It seems fitting, somehow, that an administration that rode into office promising to defeat the nonexistent war on Christmas would end its run standing helplessly by as Thanksgiving was torn down.
On the cusp of the late-November break, prospects seem grim. Americans managed to adapt socially distanced lives to other holidays. We watched July 4th fireworks from a distance. We served trick-or-treaters through candy chutes. We’re already taking Christmas shopping online. But the basics of Thanksgiving itself are impossible to replicate in a Covid-stricken country: On Christmas, you can still send presents; on Valentine’s Day, you might find that your true love is already in your bubble; on Easter or Passover, there’s that small matter of the actual religious commemoration that’s supposed to be the main point in the first place. What’s the work-around for this one?
Thanksgiving is our greatest holiday precisely because it doesn’t have the things you can substitute: It’s not about materialism and gifts. It’s not reserved for couples or veterans or union members or moms or dads. It’s open to believers and nonbelievers alike. Its essence is companionship, in a wonderfully diverse variety of ways. (The sole major Thanksgiving innovation in recent years has been the rise of Friendsgiving, celebrated by young adults who perhaps can’t go home for the feast but still recognize it as a time to gather their own new community.)
And, of course, that’s what the pandemic has denied us. Ahead of an ordinary year’s biggest travel week, going home for Thanksgiving has been officially labeled a public-health risk. Hosting a gathering at home isn’t much better.
The modifications required to do the holiday safely also change its meaning in odd little ways. With company off-limits, there’s been a run on extra-small turkeys: Our national turkey supply, bred for size, is not meant for a country of social-distancers. Instead, lots of people are ordering in. That’s good news for struggling restaurants, and probably better-tasting. But it also involves prices that seem dissonant for this most democratic of holidays, and a degree of culinary fussiness that seems alien on a day whose menus have thus far blessedly avoided the endless elite artisanization of American life. To be sure, anyone whose biggest Thanksgiving 2020 complaint is that the Covid-adjusted holiday has become too twee is pretty damn lucky. And yet it’s the sort of small change in meaning, in a holiday so bound up with memory and tradition, that feels alien and melancholy.
As a country, we’ve had gloomy Thanksgivings before. In 2001, the annual ritual of flying home took place in a country shaken by the airborne attacks two months earlier. In 1963, the holiday came days after the assassination of John F. Kennedy. And the legal status of Thanksgiving as a national holiday dates to a proclamation by Abraham Lincoln in 1863, the bloodiest year of the Civil War. By some estimates, 200,000 Americans died in combat that year, less than the number who have died from Covid this year. In his proclamation of the holiday, Lincoln could have been speaking to our time in asking that we “fervently implore the interposition of the Almighty Hand to heal the wounds of the nation and to restore it as soon as may be consistent with the Divine purposes to the full enjoyment of peace, harmony, tranquility and Union.”

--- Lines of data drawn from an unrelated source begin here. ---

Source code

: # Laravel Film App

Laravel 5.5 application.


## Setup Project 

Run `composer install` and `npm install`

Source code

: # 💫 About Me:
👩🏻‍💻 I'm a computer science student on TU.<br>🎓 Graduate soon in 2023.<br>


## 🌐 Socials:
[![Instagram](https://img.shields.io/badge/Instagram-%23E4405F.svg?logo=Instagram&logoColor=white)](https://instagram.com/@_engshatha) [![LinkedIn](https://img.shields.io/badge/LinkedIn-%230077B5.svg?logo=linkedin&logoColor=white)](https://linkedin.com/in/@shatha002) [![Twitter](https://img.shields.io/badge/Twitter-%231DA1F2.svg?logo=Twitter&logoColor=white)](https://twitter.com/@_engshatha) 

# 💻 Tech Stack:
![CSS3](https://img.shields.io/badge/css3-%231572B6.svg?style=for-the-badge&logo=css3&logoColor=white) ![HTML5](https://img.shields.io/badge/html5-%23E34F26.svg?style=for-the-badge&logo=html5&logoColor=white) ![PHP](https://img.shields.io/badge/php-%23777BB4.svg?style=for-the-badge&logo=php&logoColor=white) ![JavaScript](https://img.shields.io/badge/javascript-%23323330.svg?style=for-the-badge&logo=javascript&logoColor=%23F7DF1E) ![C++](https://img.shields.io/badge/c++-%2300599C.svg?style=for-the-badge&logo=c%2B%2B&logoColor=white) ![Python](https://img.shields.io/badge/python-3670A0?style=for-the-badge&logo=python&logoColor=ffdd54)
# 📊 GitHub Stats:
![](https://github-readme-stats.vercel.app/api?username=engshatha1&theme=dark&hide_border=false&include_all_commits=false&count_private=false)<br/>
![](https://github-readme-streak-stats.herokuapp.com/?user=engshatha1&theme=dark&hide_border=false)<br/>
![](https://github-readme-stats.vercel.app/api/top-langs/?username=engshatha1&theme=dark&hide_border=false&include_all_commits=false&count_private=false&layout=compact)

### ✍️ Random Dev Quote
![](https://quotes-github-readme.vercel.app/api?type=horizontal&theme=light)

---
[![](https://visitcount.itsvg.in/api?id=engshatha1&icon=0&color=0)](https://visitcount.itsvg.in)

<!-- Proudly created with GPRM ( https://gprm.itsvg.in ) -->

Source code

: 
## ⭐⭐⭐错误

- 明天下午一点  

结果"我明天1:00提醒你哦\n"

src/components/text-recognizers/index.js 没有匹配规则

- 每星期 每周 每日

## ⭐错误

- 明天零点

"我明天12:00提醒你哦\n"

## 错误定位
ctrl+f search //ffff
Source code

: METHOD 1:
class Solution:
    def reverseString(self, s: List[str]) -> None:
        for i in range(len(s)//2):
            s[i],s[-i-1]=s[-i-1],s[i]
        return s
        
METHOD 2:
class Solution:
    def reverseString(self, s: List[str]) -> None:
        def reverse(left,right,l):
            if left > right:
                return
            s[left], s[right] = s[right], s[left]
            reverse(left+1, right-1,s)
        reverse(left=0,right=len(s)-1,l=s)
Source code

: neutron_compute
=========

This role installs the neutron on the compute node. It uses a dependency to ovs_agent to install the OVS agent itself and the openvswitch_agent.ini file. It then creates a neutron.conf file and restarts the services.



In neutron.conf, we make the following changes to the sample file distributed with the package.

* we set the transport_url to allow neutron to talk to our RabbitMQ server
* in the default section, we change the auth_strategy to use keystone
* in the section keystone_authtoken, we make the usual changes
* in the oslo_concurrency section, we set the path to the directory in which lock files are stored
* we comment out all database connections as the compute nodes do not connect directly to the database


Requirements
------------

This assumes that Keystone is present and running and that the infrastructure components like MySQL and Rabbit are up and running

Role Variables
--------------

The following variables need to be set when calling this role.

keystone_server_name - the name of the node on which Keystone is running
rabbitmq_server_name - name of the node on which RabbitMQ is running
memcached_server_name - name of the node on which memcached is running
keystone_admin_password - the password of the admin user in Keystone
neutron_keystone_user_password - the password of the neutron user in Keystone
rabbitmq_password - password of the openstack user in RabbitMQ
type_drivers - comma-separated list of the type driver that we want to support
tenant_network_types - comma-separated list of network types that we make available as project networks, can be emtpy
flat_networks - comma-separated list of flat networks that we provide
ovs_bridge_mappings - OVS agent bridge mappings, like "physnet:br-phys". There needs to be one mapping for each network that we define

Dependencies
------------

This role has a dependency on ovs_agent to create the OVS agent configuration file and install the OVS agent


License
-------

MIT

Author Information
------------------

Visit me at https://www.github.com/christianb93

What’s different is that this is the first time healing the wounds and restoring the nation actually depend on avoiding the holiday itself. To be clear, the loss is absolutely worth it. Not having big Thanksgiving parties means not having small Christmas funerals, as the new saying goes. Public-health campaigners tell us that by avoiding Thanksgiving as usual, we’re effectively taking one for the team. In a way, that’s the same spirit of community that undergirds this holiday.
But the invocation of that spirit is also the reason why Thanksgiving 2020 feels especially sad. Significant chunks of our fellow citizens, and many of their political leaders, refuse to wear the masks that protect their neighbors. Congress refuses to pay for relief for economically devastated constituents. The sitting president, refusing to acknowledge the electoral will of his own population, won’t even allow the briefings that would prepare his successor for leading the fight against Covid. And beyond the halls of power, millions of ordinary Americans are preparing to ignore the CDC’s pleas to avoid Thanksgiving travel.
It’s hard not to be discouraged by the evidence that not everyone is living up to the bargain.
Like all historic origin stories, the tale of Thanksgiving has dubious roots and elides some terrible history. But as interpreted now, the myth of settlers and Native Americans breaking bread together is an aspirational one that is hard to disdain: It’s a day to acknowledge that communities can get along with one another, that we all got some help along the way, that we all bring something to the table, and that we’re all in this together.
Having a holiday canceled is ultimately no big deal. Seeing a civic ideal rubbished is a real loss.